Front Plant Sci. 2019 Jun 21:10:728. doi: 10.3389/fpls.2019.00728. eCollection 2019.

Abstract

Documentation of phenotype information is a priority need in biodiversity, crop modeling, breeding, ecology, and evolution research, for association studies, gene discovery, retrospective statistical analysis and data mining, QTL re-mapping, choosing cultivars, and planning crosses. Lack of access to phenotype information is still seen as a limiting factor for the use of plant genetic resources. Phenotype data are complex. Information on the context, under which they were collected, is indispensable, and the domain is continuously evolving.
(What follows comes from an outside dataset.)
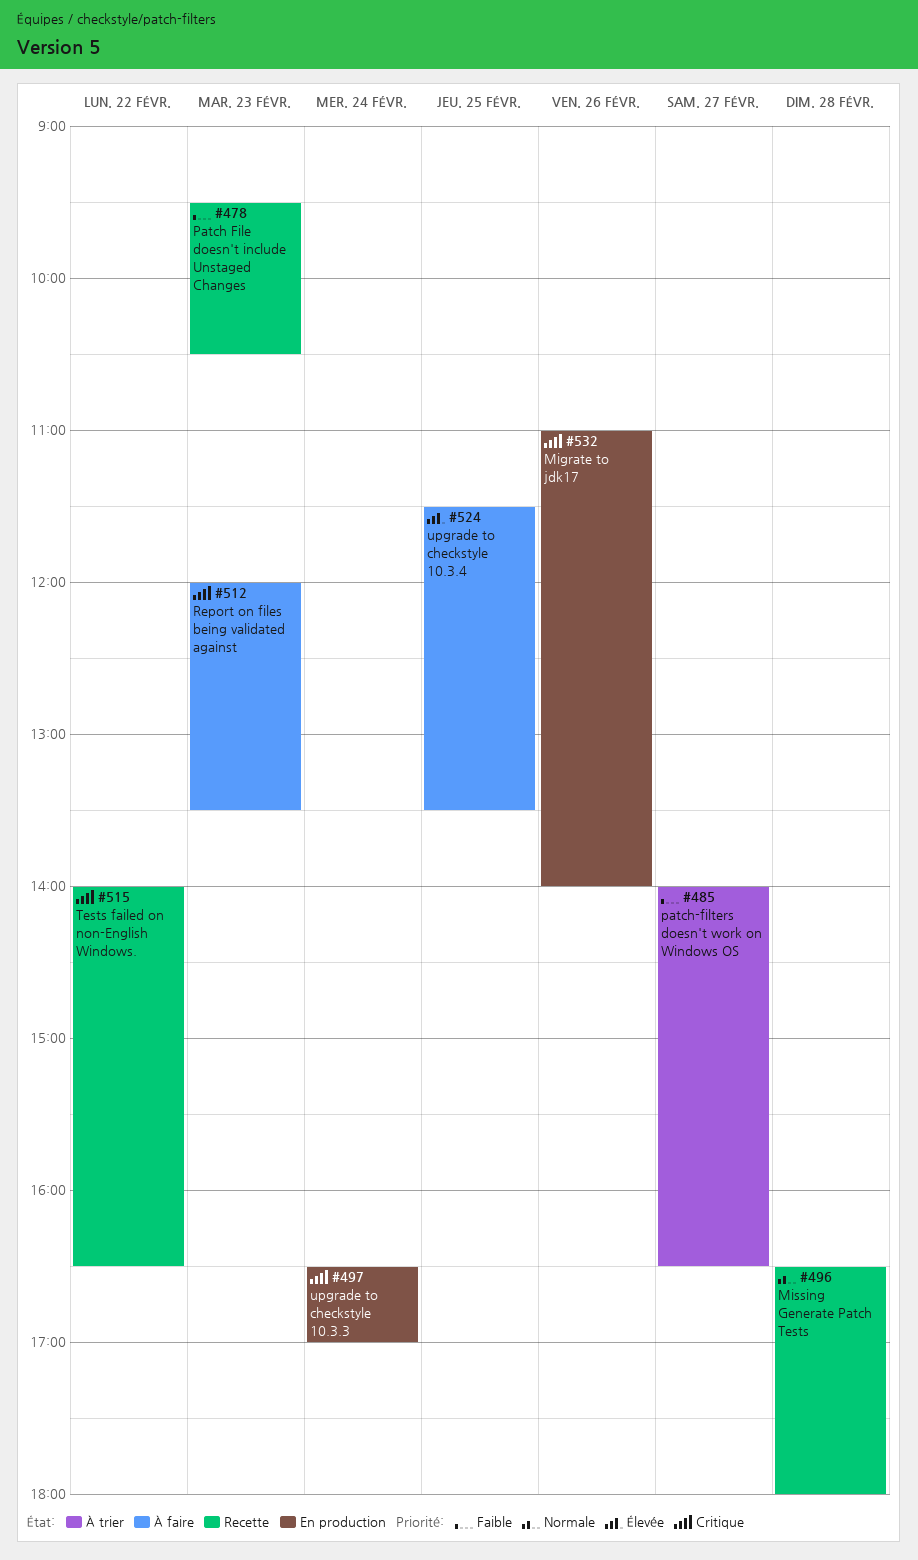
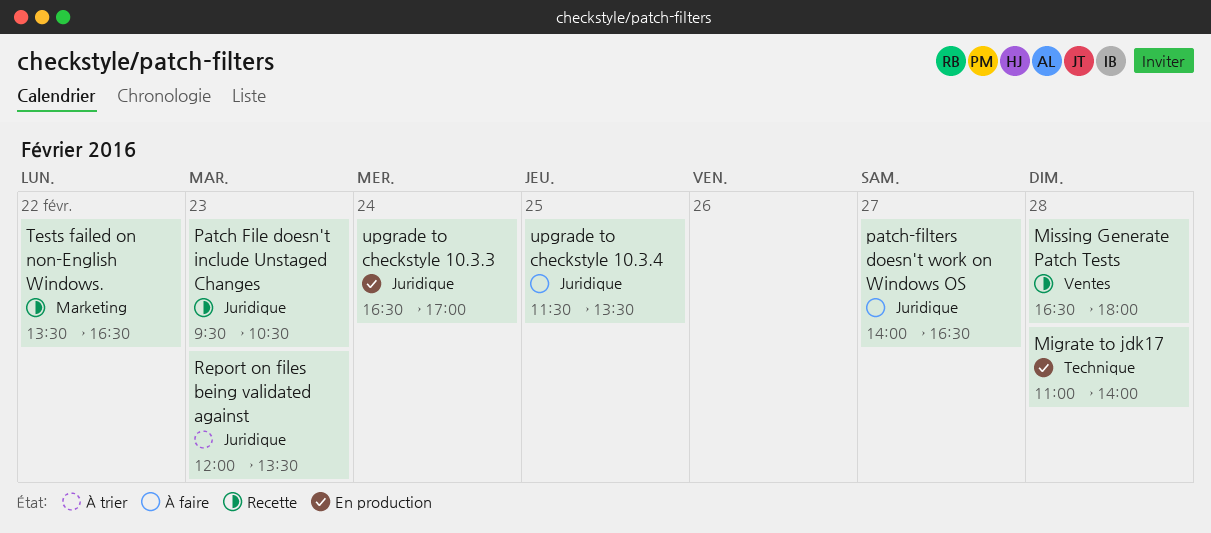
Migrate to jdk17, day: Feb 26 -> Feb 28
patch-filters doesn't work on Windows OS, status: À trier -> À faire
Report on files being validated against, status: À faire -> À trier
Tests failed on non-English Windows., begins: 14:00 -> 13:30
This study describes comprehensive data and object models supporting web interfaces for multi-site field phenotyping and data acquisition, which have been developed for Central Crop Databases within the European Cooperative Programme for Plant Genetic Resources over the years and which can be used as blueprints for phenotyping information systems. We start from the hypothesis, that entity relationship and object models useful for software development can picture domain expertise, similar as domain ontologies, and encourage a discussion of scientific information systems on modeling level. Starting from information requirements for statistical analysis, meta-analysis, and knowledge discovery, models are discussed in consideration of several standardization and modeling approaches including crop ontologies. Following an object-oriented modeling approach, we keep data and object models close together and to domain concepts. This will make database and software design better understandable and usable for domain experts and support a modular use of software artifacts to be shared across various domains of expertise. Classes and entities represent domain concepts with attributes naturally assigned to them. Field experiments with randomized plots, as typically used in the evaluation of plant genetic resources and in plant breeding, are in the focus. Phenotype observations, which can be listed as raw or aggregated data, are linked to explanatory metadata describing experimental treatments and agronomic interventions, observed traits and observation methodology, field plan and plot design, and the experiment site as a geographical entity. Based on clearly defined types, potential links to information systems in other domains (e.g., geographic information systems) can be better identified. Work flows are shown as web applications for the generation of field plans, field books, templates, upload of spreadsheet data, and images.

Keywords: class models; documentation; entity relationship models; phenotyping; plant genetic resources; web applications; work flows.